South Floridians were able to judge for themselves what they thought of Palin in the debate. But reviewing every Herald item on Palin, from her selection through the debate coverage in Friday's newspaper, her supporters are wrong about the news coverage of Palin in The Miami Herald. Her supporters are right, however, about the paper's opinion columns, where there is a glaring need for a conservative local columnist to balance the many more liberal ones.
News columns are more important and influential than opinion ones because in striving to be objective, they generally seem to be seen by readers as factual, and thus trustworthy, though the distinctions may be eroding. That news coverage, I found, was not just fair to Palin, it was soft. What was written was good. There just wasn't enough of it exploring her governing experience and policies.
This was due in part to the candidate's refusal to give interviews as part of a campaign strategy to freeze out the press. Some newspapers have managed to dig up material anyway despite having little time, but no one knows what more The Herald and others would have found. The McCain-Palin campaign was willing to forgo complimentary articles for fear of critical ones. More than the press, the public suffered as a result.

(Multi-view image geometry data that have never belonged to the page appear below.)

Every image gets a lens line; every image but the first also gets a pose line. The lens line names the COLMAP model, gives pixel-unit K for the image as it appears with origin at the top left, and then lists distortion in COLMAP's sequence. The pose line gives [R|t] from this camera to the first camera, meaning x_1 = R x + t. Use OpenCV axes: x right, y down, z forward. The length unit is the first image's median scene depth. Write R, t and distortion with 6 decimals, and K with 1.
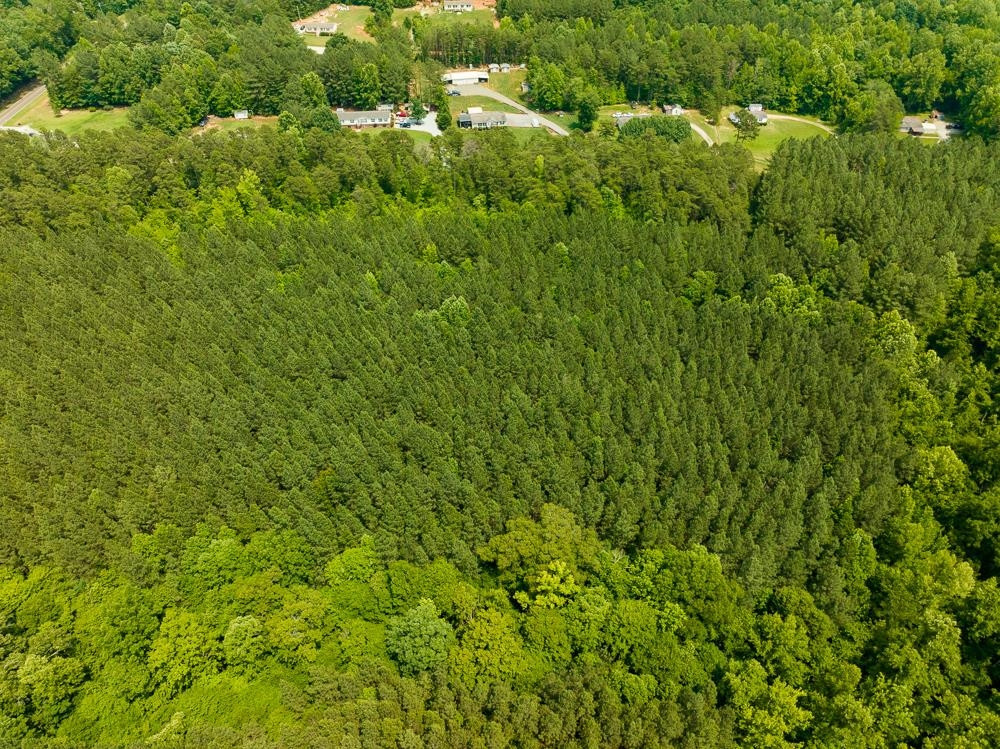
lens RADIAL K [[752.9, 0, 500.0], [0, 752.9, 374.5], [0, 0, 1]] dist [-0.041520, 0.031515]
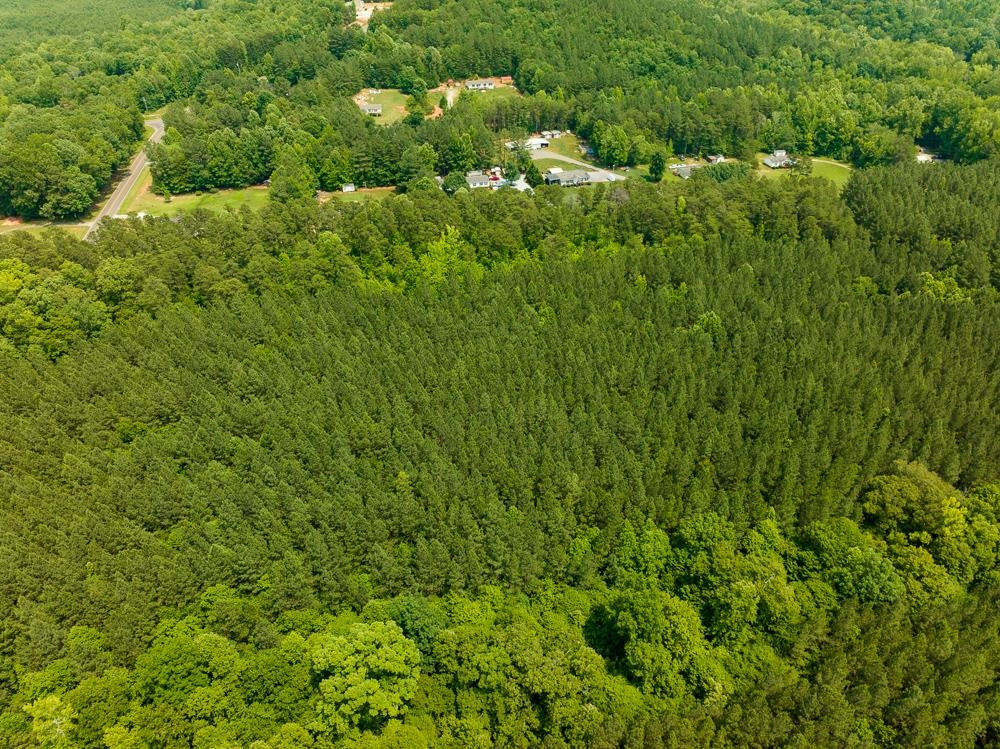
lens RADIAL K [[752.9, 0, 500.0], [0, 752.9, 374.5], [0, 0, 1]] dist [-0.041520, 0.031515]
pose [[0.980424, -0.112241, 0.161773, -0.316249], [0.128195, 0.987492, -0.091789, 0.031165], [-0.149447, 0.110730, 0.982550, -0.031330]]
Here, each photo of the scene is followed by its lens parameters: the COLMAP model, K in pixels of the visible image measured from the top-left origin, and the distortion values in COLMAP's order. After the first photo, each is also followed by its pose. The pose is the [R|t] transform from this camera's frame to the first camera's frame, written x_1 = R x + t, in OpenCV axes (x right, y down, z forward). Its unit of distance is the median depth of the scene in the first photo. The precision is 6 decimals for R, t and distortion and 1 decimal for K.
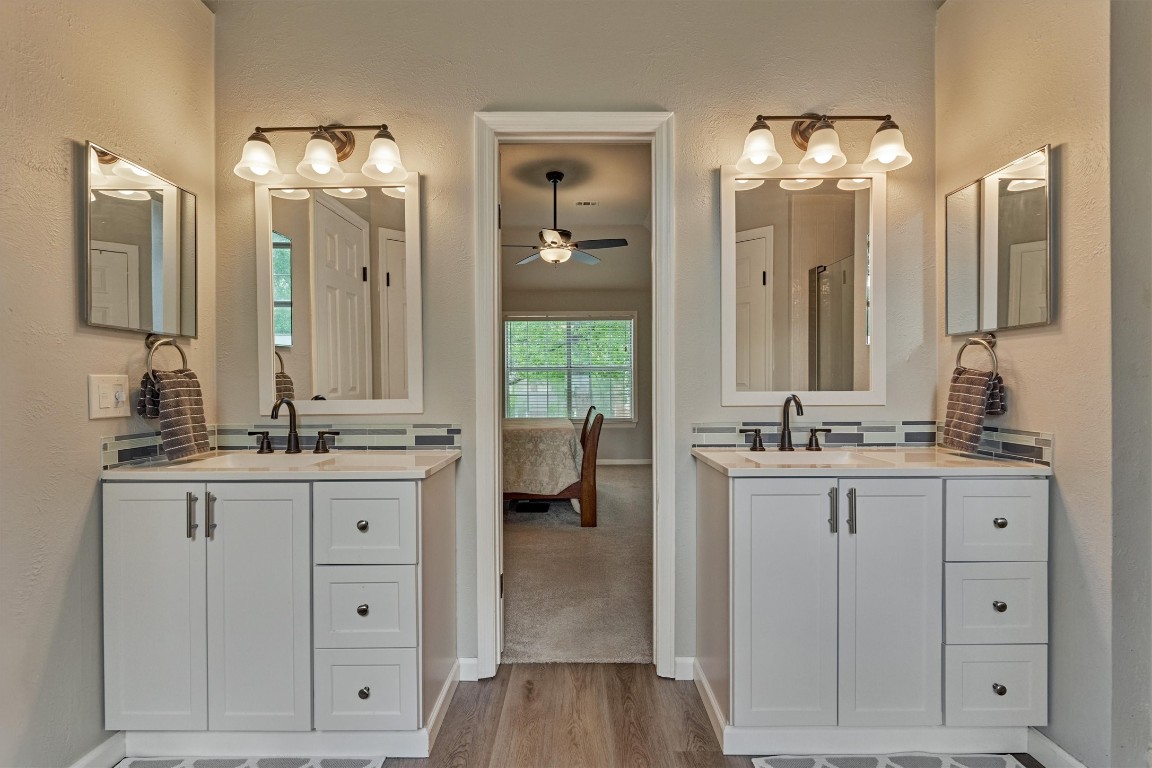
lens RADIAL K [[541.7, 0, 562.9], [0, 541.7, 386.5], [0, 0, 1]] dist [-0.012603, 0.000337]
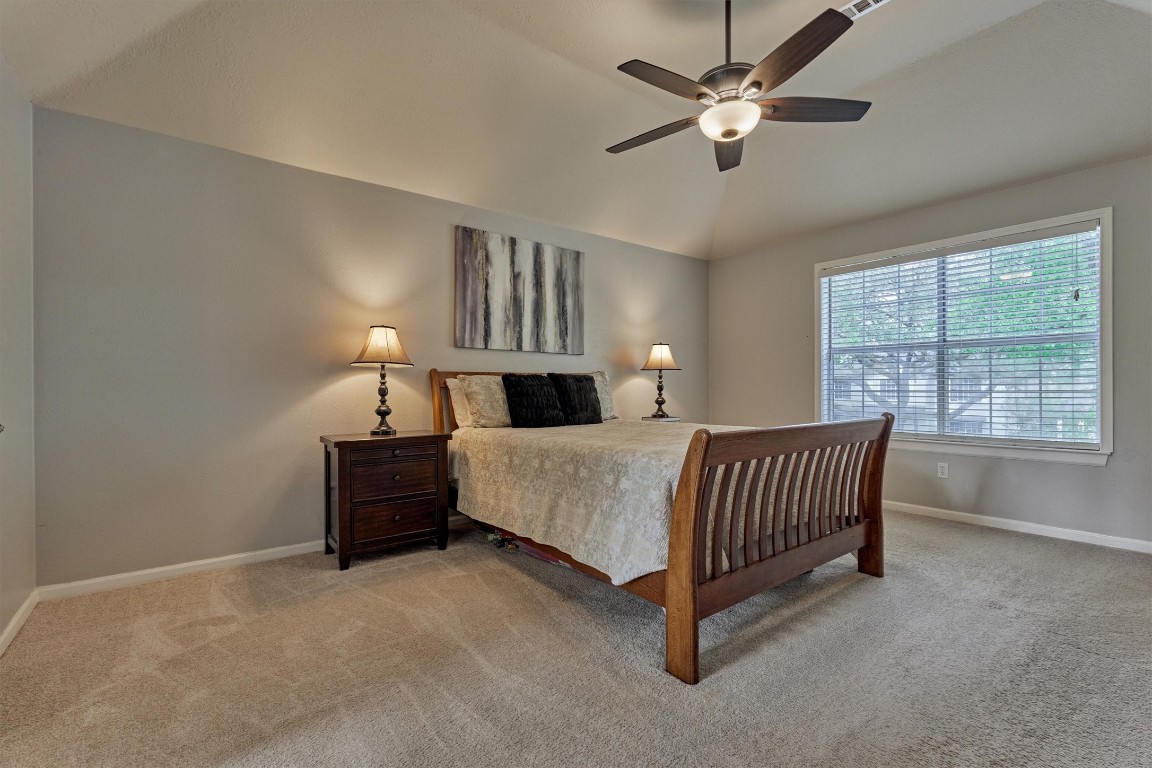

Palin may have, too. She was dropping in the polls before the debate because of her poor performance in three television interviews. Her inexperience was skewered in what have become avatars of public opinion in South Florida: late-night television, Comedy Central and Saturday Night Live. She was more commanding Thursday night, but more openness might help her combat her image of being unprepared.
Most early polls seemed to judge her the loser Thursday, though the Page 1 debate story in Friday's paper, written by McClatchy correspondent David Lightman, slanted in her favor. The article ran through each issue by giving her view first as the one on the attack, when that was not in fact the case. But Lightman was writing on deadline in the middle of the night, so it would be unfair to make much of his organizing technique. An accompanying analysis by McClatchy's Steven Thomma was admirably dead-on. Thomma wrote that Palin gave a ''sharper performance'' than in her previous interviews, but asked ``will it be enough?''
Of the few earlier news stories that drilled down on her governing background, two by McClatchy reporters stood out.
One showed that, despite McCain's statements and her position as governor, she could claim little experience from commanding the Alaska National Guard.
The other article, certainly reassuring to moderate swing voters, reported that she did not try to impose her conservative religious views on intelligent design, abortion, homosexuality, etc., on the state.
STORY ANGLES
Meanwhile, stories coming out of the convention captured the initial Republican exuberance behind her nomination. ''Move over Obama-mania. Make way for the Palin Effect,'' led a Page 1A story by Miami Herald reporters Marc Caputo and Beth Reinhard.